July 14th is France’s National Day. While Canada calls July 1st Canada Day, we casually call our National Day… le 14 juillet*. It is commonly referred to as Bastille Day by anglophone but you will be hard-pressed to hear a French person say le jour de la Bastille. What the phrase refers to is the reason why that particular day became our National celebration day.
On July 14th, 1789, the common people of Paris (as opposed to the richer or the religious classes) stormed the Bastille, which was a famous prison. The goal was partly to free up the political prisoners supposedly held there (although there happened to be none on that day) but mostly to steal the weapons and gunpowder that the building housed. That event precipitated the subsequent events of the French Revolution, thereby marking the start of a new era, effectively ending the feudal system and slowly implementing a republic.
July 14th was voted the National Holiday as a law in 1880, 101 years after the event.
Fireworks are a common way to celebrate le 14 juillet. Most towns and cities typically offer their own show. The main attraction on a national level is the military parade (le défilé militaire) on the Champs Elysées. The oldest military parade in Europe, it is attended by thousands of spectators, broadcast on TV and often features guest dignitaries from other countries.

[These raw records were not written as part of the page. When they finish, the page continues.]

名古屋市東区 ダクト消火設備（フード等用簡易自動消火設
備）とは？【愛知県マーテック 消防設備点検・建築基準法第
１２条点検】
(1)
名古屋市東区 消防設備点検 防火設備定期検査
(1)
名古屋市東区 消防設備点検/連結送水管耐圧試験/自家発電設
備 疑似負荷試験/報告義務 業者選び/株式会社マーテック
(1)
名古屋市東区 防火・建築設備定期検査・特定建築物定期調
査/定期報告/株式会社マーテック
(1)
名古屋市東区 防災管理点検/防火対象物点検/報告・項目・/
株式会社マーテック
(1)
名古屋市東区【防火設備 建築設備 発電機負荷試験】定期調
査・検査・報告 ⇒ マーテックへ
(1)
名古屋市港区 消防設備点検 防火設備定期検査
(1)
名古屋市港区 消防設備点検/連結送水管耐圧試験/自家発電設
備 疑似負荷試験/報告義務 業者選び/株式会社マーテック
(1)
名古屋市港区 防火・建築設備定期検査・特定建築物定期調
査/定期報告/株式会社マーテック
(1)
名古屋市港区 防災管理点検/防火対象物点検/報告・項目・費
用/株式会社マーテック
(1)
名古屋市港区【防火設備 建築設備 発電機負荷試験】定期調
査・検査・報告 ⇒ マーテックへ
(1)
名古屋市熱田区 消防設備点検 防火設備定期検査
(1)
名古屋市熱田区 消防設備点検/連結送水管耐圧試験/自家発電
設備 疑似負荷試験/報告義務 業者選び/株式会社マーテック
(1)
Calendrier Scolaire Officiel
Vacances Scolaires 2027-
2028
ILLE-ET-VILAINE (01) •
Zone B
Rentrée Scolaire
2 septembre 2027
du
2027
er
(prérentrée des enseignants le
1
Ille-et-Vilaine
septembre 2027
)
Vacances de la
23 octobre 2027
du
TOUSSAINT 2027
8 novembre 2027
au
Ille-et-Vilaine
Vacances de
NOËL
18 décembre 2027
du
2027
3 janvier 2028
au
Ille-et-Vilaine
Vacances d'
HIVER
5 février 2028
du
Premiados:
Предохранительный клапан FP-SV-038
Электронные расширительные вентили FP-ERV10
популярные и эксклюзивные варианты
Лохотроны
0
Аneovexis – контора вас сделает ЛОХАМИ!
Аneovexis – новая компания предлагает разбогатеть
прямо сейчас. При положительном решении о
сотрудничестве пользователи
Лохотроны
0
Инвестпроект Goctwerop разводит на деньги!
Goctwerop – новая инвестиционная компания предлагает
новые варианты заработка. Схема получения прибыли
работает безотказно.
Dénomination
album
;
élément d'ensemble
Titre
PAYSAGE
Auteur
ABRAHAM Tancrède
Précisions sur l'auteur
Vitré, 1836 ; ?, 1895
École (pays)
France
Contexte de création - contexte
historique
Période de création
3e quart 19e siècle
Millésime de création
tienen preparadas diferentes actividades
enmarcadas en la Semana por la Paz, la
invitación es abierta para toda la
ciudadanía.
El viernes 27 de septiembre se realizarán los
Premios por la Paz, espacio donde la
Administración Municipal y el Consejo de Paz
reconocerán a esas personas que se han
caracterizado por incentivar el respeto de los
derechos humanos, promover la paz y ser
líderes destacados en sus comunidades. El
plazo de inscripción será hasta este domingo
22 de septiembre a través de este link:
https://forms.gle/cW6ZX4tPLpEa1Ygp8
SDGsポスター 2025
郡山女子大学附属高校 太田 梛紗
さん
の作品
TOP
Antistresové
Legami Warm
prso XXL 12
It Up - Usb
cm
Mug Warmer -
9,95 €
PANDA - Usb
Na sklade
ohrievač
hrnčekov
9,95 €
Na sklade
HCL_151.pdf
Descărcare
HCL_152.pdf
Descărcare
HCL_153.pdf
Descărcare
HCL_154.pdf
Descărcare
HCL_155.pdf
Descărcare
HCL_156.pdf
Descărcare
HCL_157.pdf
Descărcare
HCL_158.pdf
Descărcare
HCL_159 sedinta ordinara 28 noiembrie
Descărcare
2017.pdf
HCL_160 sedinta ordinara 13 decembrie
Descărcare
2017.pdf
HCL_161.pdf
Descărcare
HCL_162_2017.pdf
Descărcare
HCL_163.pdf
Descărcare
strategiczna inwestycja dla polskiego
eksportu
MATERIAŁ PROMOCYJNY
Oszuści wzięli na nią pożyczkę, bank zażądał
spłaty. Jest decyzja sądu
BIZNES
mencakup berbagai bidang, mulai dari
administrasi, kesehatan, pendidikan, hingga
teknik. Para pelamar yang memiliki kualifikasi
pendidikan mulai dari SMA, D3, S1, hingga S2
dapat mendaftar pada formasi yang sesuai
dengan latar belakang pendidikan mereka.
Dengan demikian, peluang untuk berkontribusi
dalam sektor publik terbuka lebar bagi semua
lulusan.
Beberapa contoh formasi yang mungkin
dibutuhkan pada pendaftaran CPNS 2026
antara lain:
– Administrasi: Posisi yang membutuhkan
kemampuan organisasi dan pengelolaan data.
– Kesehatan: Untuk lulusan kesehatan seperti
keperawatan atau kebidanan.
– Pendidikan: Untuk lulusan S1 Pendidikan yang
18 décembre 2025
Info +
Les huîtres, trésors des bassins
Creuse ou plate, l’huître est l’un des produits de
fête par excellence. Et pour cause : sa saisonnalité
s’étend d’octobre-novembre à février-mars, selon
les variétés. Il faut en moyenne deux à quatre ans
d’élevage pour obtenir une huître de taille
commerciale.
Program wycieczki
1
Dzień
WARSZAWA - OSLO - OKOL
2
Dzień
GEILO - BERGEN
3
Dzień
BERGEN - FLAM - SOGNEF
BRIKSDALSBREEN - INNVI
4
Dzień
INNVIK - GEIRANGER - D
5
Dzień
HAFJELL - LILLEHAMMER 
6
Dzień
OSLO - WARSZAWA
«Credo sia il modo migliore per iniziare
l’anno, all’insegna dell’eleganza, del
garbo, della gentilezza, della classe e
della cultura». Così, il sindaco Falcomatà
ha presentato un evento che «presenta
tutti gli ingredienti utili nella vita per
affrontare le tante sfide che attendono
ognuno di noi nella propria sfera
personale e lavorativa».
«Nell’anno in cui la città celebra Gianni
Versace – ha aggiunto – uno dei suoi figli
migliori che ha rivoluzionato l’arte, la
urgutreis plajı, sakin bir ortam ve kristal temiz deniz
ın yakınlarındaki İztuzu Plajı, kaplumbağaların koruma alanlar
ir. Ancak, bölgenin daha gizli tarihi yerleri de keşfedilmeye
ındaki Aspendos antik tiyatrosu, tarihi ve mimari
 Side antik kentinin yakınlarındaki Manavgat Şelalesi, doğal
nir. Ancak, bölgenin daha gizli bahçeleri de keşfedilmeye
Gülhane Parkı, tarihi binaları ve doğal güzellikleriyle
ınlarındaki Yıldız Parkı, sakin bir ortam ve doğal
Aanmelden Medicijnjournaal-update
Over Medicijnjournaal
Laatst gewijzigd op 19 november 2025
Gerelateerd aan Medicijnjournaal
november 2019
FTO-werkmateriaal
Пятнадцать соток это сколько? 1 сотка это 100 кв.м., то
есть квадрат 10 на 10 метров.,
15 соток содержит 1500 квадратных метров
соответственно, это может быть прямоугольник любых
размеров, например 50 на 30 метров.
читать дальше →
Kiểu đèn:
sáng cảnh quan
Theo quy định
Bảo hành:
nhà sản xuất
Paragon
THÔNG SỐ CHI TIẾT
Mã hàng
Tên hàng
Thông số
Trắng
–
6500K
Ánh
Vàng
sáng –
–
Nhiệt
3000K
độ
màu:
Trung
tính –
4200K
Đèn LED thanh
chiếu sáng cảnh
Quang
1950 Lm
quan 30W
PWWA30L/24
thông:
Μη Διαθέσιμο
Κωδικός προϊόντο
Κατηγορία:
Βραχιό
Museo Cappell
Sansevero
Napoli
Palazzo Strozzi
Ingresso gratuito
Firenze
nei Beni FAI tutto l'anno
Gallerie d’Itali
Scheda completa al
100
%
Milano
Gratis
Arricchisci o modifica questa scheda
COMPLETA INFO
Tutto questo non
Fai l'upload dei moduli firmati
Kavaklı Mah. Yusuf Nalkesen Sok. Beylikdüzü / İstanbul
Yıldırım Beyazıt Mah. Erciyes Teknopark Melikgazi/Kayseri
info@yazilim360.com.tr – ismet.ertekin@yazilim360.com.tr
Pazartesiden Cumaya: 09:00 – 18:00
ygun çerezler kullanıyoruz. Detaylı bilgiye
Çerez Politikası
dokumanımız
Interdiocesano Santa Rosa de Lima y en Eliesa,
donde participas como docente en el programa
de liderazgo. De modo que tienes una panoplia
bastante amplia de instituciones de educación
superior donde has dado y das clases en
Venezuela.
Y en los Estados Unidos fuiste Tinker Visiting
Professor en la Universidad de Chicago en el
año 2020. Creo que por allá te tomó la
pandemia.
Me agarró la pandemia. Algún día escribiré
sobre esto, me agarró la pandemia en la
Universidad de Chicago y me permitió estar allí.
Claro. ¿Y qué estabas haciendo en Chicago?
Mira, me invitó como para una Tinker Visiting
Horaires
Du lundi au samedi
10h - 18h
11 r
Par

In 2017, President Donald Trump is attending the celebrations alongside French President Emmanuel Macron. Although Macron has been very critical of Trump, he still wants to keep amicable relationships between the two countries and recognize the US as military allies and contributors to France’s freedom.
Also in 2017, Nice and the whole south east of France have cancelled their fireworks displays in memory of the 86 people killed by a truck-driving terrorist last year. 86 laser beams will illuminate the night sky to honor the victims.
Le 14 (quatorze) juillet is of course a non-working day for most people. When it falls on a Thursday or Tuesday, the French like to do a bridge (faire le pont), where they take the extra bridge day off to extend the week-end.
So to all you francophiles, bon 14 juillet!
*Note that the months in French do not start with a capital letter, except when at the beginning of a sentence.